What is the repairability/burn-in for Tru-Oil?

How does it age? Does it darken?

I assume it's natural color is a walnut sort of color? How does this look on a spruce soundboard?

Can it be tinted?
My poorly maintained "Blog"
deadedith

Re: Tru-oil pix

Post by deadedith »

It will give a slight amber tint to the spruce, though 'all' it does to the hardwood is to beautify it, darkening it slightly but adding no tint.
I know of people that mix tint with the TO, but I have not had success doing that.

To repair, use a good quality non-oily 0000 steel wool to rough up the surface, as the TO makes a mechanical bond - and apply more TO to the affected and surrounding area. Easier to do than to describe it. :-)

If you have gone for the very high gloss, and get some scratches, you can wet sand with no less than 1200 grit and repair that way.

For a great satinlike finish, the TO is perfect, easily repairable, and wood LOVES it!
Jim_H
Posts: 506
Joined: Tue Sep 06, 2011 2:51 pm
Location: Bothell, WA USA

Re: Tru-oil pix

Post by Jim_H »

I played with it on a uke I built a few years ago, but I didn't know what I was doing, and glopped it on too thick. It was terrible.

I was contemplating a wipe on poly test, but after reading this, I may give tru-oil another try.

I sanded it all back and the uke remains unfinished.
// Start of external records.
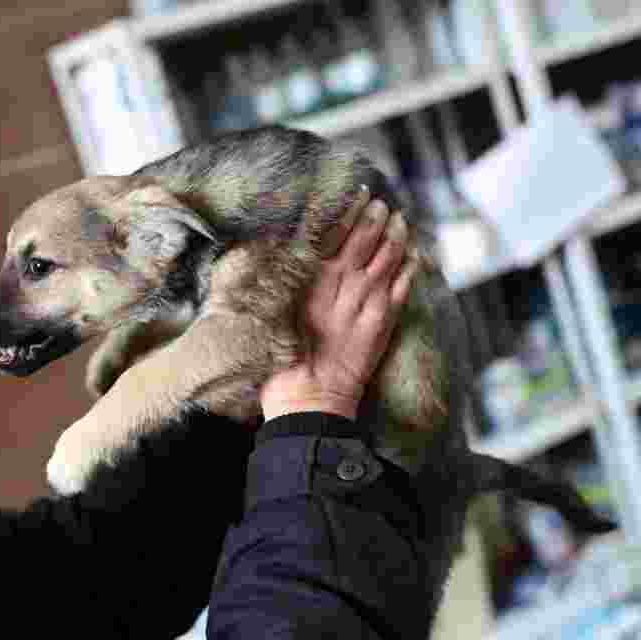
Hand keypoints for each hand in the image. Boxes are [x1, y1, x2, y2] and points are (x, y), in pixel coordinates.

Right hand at [260, 190, 417, 420]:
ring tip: (399, 220)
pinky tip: (414, 253)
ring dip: (396, 235)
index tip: (357, 193)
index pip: (333, 232)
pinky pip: (403, 286)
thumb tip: (288, 253)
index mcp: (310, 279)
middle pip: (364, 239)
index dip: (348, 210)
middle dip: (375, 217)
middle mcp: (341, 285)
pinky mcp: (383, 322)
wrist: (309, 400)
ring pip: (388, 257)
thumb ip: (284, 281)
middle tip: (381, 203)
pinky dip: (410, 266)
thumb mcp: (271, 315)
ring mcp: (366, 302)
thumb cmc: (280, 361)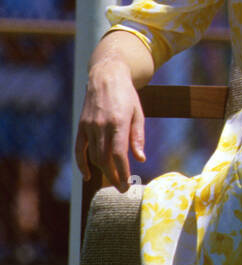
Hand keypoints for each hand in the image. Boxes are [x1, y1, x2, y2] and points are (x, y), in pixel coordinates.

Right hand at [75, 58, 146, 191]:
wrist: (106, 76)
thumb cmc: (126, 95)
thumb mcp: (138, 113)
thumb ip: (138, 137)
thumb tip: (140, 159)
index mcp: (118, 122)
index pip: (118, 155)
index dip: (122, 173)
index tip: (127, 185)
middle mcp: (101, 126)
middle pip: (104, 159)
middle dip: (113, 177)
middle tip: (121, 188)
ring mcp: (89, 126)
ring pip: (93, 156)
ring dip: (102, 171)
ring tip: (113, 179)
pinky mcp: (81, 126)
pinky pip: (79, 149)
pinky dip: (82, 164)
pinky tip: (88, 175)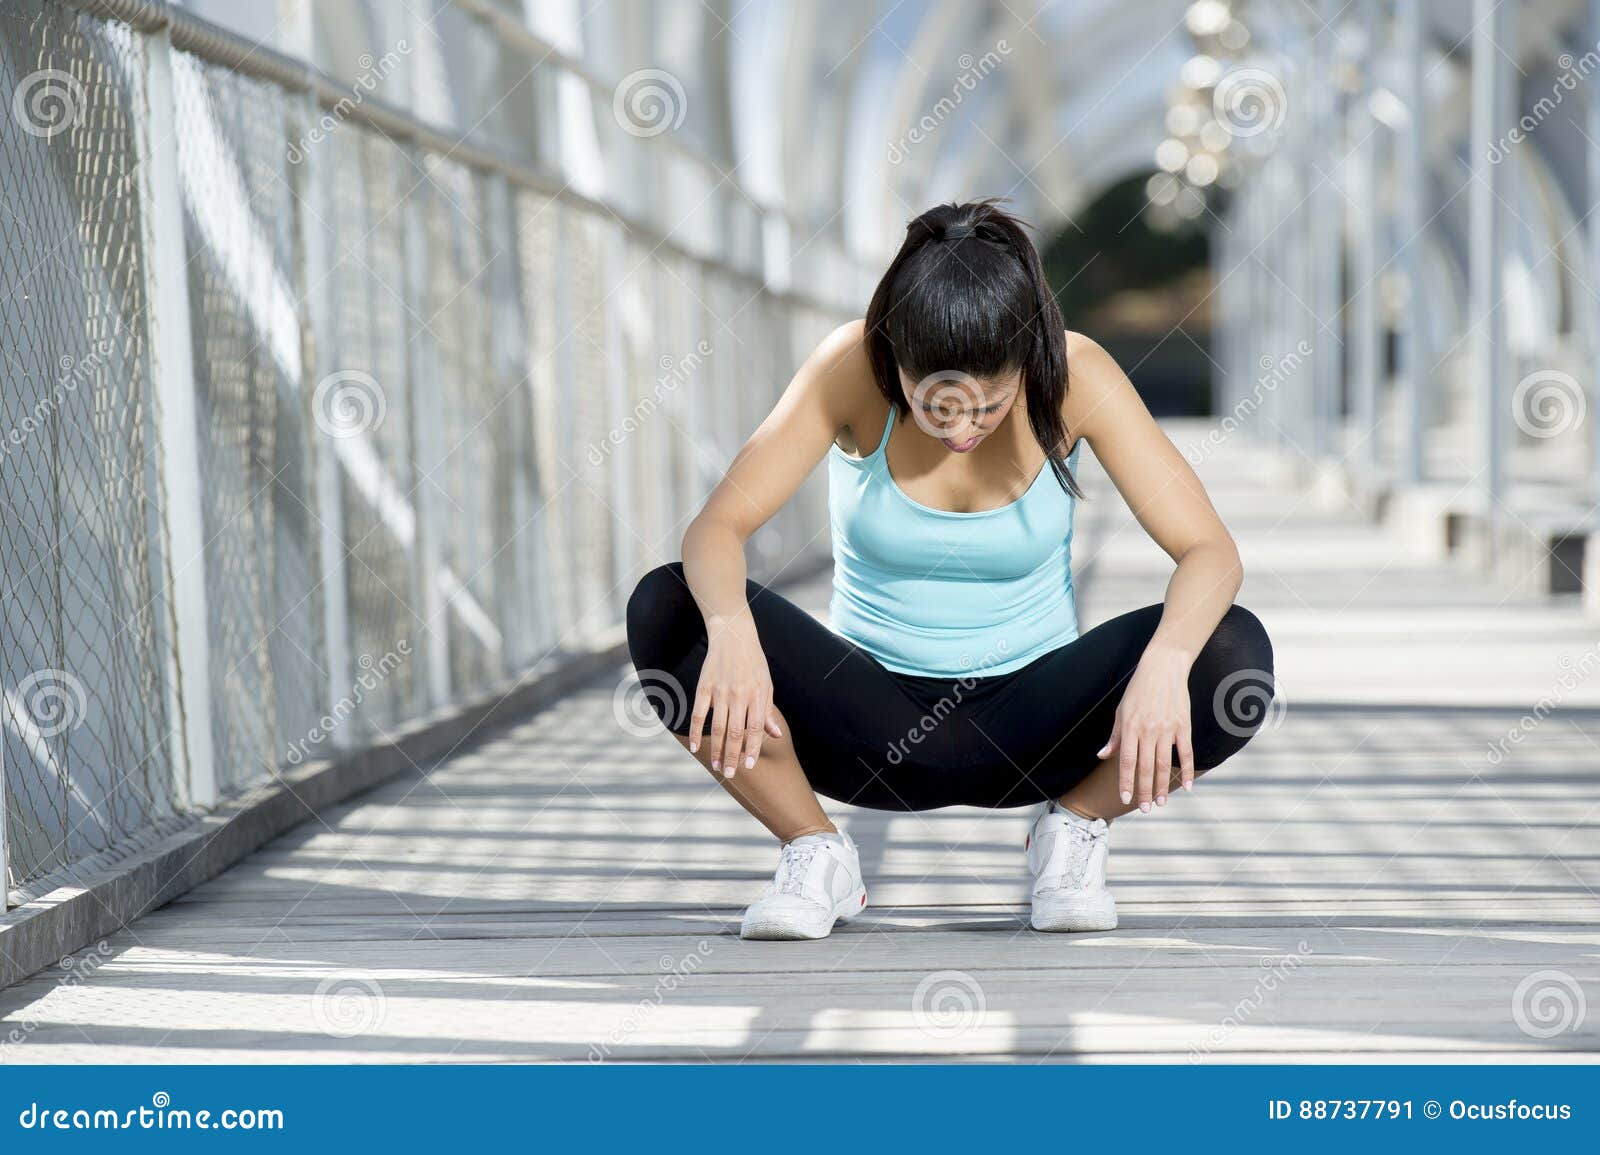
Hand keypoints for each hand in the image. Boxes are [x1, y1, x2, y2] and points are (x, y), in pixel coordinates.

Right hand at [688, 614, 782, 776]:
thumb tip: (776, 735)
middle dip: (732, 756)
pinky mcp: (704, 687)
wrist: (733, 636)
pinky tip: (696, 747)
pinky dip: (696, 732)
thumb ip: (768, 712)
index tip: (749, 766)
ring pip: (717, 727)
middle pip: (735, 732)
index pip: (755, 729)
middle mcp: (739, 695)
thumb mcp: (767, 685)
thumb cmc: (754, 663)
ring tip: (717, 766)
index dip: (752, 749)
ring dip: (716, 750)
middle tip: (730, 774)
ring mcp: (720, 692)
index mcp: (757, 696)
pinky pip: (698, 714)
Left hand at [1097, 648, 1193, 811]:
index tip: (1124, 799)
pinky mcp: (1184, 725)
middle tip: (1145, 809)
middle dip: (1144, 790)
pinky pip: (1186, 752)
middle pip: (1145, 767)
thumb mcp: (1121, 711)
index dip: (1125, 782)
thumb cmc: (1138, 689)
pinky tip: (1188, 786)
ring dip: (1163, 786)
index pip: (1126, 761)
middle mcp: (1148, 731)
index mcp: (1130, 728)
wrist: (1163, 667)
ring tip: (1162, 803)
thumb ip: (1115, 736)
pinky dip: (1188, 770)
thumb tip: (1102, 756)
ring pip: (1165, 763)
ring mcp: (1167, 729)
The tru-oil bottle went south on me, so if I decide to retry, I'll have to buy more.
My poorly maintained "Blog"
rgogo65

Re: Tru-oil pix

Post by rgogo65 »

Ken Hundley wrote:I've not had great success with it yet except on necks....I like to spray more than hand apply, and the spray version of truoil is for the birds. One coat per day? You kidding? and it never dries as hard as the hand rubbed stuff. Those who do "get it" however produce some truly stunning results. Hand applied finishing is something I need to work on quite a bit to enhance my own skill set. The Curly Mango I am working on got the Tru-oil stripped, and will be EM-6000 finished. The neck, however, will be Tru-oil. I'll take extra care on this one and see if I can improve my process at all.
Ken,
As a response to your spraying problem, try thinning 2-1 with mineral spirits, shoot it THIN...dry to touch between coats....no sanding, you should get 3-4 coats a day....allow to dry over night, THEN sand lightly with 1000 and a few drops of mineral spirits, wipe clean LIGHTLY with a micro fiber cloth slightly dampened with naphtha and shoot the next 3 ... 2-1 thinned coats...and so on...15 coats will be ample (5 days) Then allow it to cure a week before finial sanding as high as you wish to go...I find 2000 works great with the 3M products listed in the post above...you should be very pleased with your results.